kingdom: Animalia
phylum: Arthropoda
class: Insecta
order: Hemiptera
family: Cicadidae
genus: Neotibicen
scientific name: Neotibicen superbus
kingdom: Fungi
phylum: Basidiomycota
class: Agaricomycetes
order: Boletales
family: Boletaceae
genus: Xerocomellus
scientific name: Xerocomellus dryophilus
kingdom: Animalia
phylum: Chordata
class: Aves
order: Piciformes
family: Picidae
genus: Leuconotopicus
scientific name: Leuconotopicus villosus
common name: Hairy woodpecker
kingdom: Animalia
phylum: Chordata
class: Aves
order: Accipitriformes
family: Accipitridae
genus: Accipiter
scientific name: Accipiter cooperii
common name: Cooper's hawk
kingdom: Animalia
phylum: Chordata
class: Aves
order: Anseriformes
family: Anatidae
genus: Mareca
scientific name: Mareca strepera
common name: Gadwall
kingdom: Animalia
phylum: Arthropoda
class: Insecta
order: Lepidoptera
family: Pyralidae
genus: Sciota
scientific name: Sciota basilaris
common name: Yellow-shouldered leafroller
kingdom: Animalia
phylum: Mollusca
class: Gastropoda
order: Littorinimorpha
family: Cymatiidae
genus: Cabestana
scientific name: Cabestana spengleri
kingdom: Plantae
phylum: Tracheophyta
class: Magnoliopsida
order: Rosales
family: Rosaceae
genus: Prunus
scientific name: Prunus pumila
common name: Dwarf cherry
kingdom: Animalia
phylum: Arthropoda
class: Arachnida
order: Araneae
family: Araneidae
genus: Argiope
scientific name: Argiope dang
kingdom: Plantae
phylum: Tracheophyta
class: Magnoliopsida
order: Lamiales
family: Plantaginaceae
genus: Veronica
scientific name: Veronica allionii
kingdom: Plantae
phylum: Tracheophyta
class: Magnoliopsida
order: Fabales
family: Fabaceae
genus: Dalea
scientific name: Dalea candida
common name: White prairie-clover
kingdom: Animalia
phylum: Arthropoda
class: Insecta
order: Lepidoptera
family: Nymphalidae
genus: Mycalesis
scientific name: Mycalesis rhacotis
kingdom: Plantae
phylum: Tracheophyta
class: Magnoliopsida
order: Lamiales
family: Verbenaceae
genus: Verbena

....................

Please render the lines from the start of the items through the line that contains "genus: Argiope", including that line, as a Markdown table. Use the columns Row and Line, number each row, and leave out blank lines.

| Row | Line |
|---|---|
| 1 | kingdom: Animalia |
| 2 | phylum: Arthropoda |
| 3 | class: Insecta |
| 4 | order: Hemiptera |
| 5 | family: Cicadidae |
| 6 | genus: Neotibicen |
| 7 | scientific name: Neotibicen superbus |
| 8 | kingdom: Fungi |
| 9 | phylum: Basidiomycota |
| 10 | class: Agaricomycetes |
| 11 | order: Boletales |
| 12 | family: Boletaceae |
| 13 | genus: Xerocomellus |
| 14 | scientific name: Xerocomellus dryophilus |
| 15 | kingdom: Animalia |
| 16 | phylum: Chordata |
| 17 | class: Aves |
| 18 | order: Piciformes |
| 19 | family: Picidae |
| 20 | genus: Leuconotopicus |
| 21 | scientific name: Leuconotopicus villosus |
| 22 | common name: Hairy woodpecker |
| 23 | kingdom: Animalia |
| 24 | phylum: Chordata |
| 25 | class: Aves |
| 26 | order: Accipitriformes |
| 27 | family: Accipitridae |
| 28 | genus: Accipiter |
| 29 | scientific name: Accipiter cooperii |
| 30 | common name: Cooper's hawk |
| 31 | kingdom: Animalia |
| 32 | phylum: Chordata |
| 33 | class: Aves |
| 34 | order: Anseriformes |
| 35 | family: Anatidae |
| 36 | genus: Mareca |
| 37 | scientific name: Mareca strepera |
| 38 | common name: Gadwall |
| 39 | kingdom: Animalia |
| 40 | phylum: Arthropoda |
| 41 | class: Insecta |
| 42 | order: Lepidoptera |
| 43 | family: Pyralidae |
| 44 | genus: Sciota |
| 45 | scientific name: Sciota basilaris |
| 46 | common name: Yellow-shouldered leafroller |
| 47 | kingdom: Animalia |
| 48 | phylum: Mollusca |
| 49 | class: Gastropoda |
| 50 | order: Littorinimorpha |
| 51 | family: Cymatiidae |
| 52 | genus: Cabestana |
| 53 | scientific name: Cabestana spengleri |
| 54 | kingdom: Plantae |
| 55 | phylum: Tracheophyta |
| 56 | class: Magnoliopsida |
| 57 | order: Rosales |
| 58 | family: Rosaceae |
| 59 | genus: Prunus |
| 60 | scientific name: Prunus pumila |
| 61 | common name: Dwarf cherry |
| 62 | kingdom: Animalia |
| 63 | phylum: Arthropoda |
| 64 | class: Arachnida |
| 65 | order: Araneae |
| 66 | family: Araneidae |
| 67 | genus: Argiope |